CONTACT: Jas Chana, NCAC Communications Director [email protected], 212-807-6222 ext.107
New York, NY, 5/8/2017- The National Coalition Against Censorship and the Dramatists Legal Defense Fund, two organizations committed to defending creative freedom, are calling on City officials of Burnsville, Minnesota, to make amends for refusing to allow the performance of a play with the word ‘mulatto’ in the title. The groups stress that the City cannot cancel a play based on a word in its title that some may consider distasteful or offensive.

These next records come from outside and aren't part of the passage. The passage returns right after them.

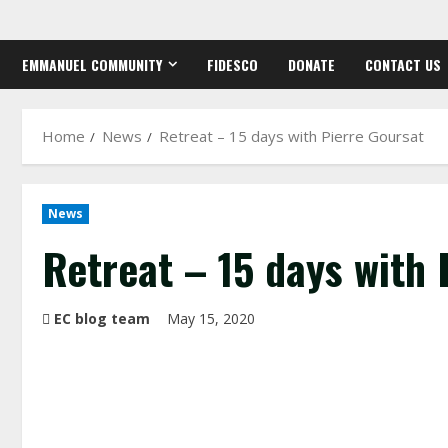
Skip
to
EMMANUEL COMMUNITY
FIDESCO
DONATE
CONTACT US
content
Home
News
Retreat – 15 days with Pierre Goursat
News
Retreat – 15 days with 
EC blog team
May 15, 2020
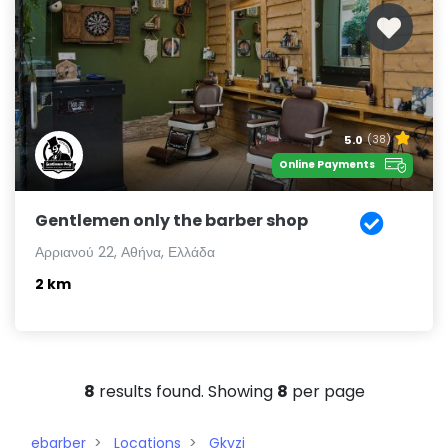
5.0
(38)
Online Payments
Gentlemen only the barber shop
Αρριανού 22, Αθήνα, Ελλάδα
2 km
8
results found. Showing
8
per page
ebarber
Locations
Gkyzi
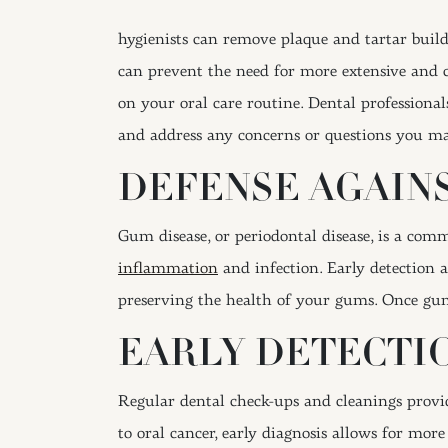
hygienists can remove plaque and tartar buildu
can prevent the need for more extensive and c
on your oral care routine. Dental professiona
and address any concerns or questions you ma
DEFENSE AGAIN
Gum disease, or periodontal disease, is a com
inflammation
and infection. Early detection 
preserving the health of your gums. Once gum
EARLY DETECTIO
Regular dental check-ups and cleanings provide
to oral cancer, early diagnosis allows for mor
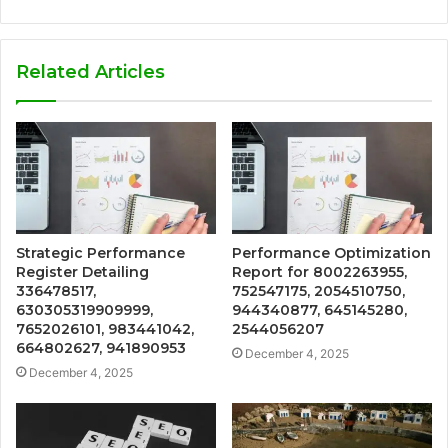
Related Articles
Strategic Performance
Performance Optimization
Register Detailing
Report for 8002263955,
336478517,
752547175, 2054510750,
630305319909999,
944340877, 645145280,
7652026101, 983441042,
2544056207
664802627, 941890953
December 4, 2025
December 4, 2025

For their 2017-18 season, the Chameleon Theatre Circle, a tenant in the city-owned Ames Center in Burnsville, MN, arranged to produce Caucasian-Aggressive Pandas and Other Mulatto Tales (‘Pandas’) by Derek (‘Duck’) Washington, an award winning sketch comedy based on Washington’s perspective on life as a biracial individual in America. When Chameleon sent its list of titles for the upcoming season to the Ames Center Director, Brian Luther, Luther demanded Chameleon remove the word ‘mulatto’ from Washington’s play or face cancellation, deeming the word “extremely offensive” and “derogatory”. When Washington refused to change his title, Luther took matters to the city council, who agreed with his stance. In response, Chameleon ended its relationship with the Ames Center.
The groups’ letter criticizes the city’s response, stressing that if all expression deemed likely to cause offense or pain was barred, “public discourse and debate would be radically impoverished.” This is precisely why the First Amendment protects artistic freedom. Indeed, by cancelling Pandas, the City deprives the Burnsville community of an opportunity to discuss and reflect on important and timely issues the play raises, such as race, identity and otherness in America.
The letter demands a public apology from the City of Burnsville and urges the City to develop a formal policy governing artistic programming at the Ames Center to ensure it is in compliance with First Amendment requirements. The groups offer to assist the City in formulating the policy.
“Although we were happy to hear the neighboring city of Bloomington has arranged to perform the play in response to Burnsville’s cancellation, it further proves the arbitrary nature of the initial decision,” said NCAC’s Arts Advocacy Program Associate Joy Garnett. “It also sends a harmful message that artistic freedom is not welcome in Burnsville, and so we urge the City to affirm its support for core First Amendment principles.”